> _Exercise details_
Begin at the line containing "vfov_deg: 7.0" in the data below and go on through the line containing "f_number: 4.5", repeating each line exactly; include both ends and no other line.

Information supplied: Begin

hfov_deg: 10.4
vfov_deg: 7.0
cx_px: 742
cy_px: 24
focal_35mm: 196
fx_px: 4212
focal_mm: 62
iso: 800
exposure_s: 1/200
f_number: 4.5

Information supplied: End
Information supplied: Begin

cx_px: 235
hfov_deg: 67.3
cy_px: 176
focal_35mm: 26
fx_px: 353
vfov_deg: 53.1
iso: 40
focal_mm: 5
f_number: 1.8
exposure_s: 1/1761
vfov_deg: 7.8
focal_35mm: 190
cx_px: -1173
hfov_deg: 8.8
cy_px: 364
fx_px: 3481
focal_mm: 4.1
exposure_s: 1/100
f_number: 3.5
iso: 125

Information supplied: End

> _Answer_
vfov_deg: 7.0
cx_px: 742
cy_px: 24
focal_35mm: 196
fx_px: 4212
focal_mm: 62
iso: 800
exposure_s: 1/200
f_number: 4.5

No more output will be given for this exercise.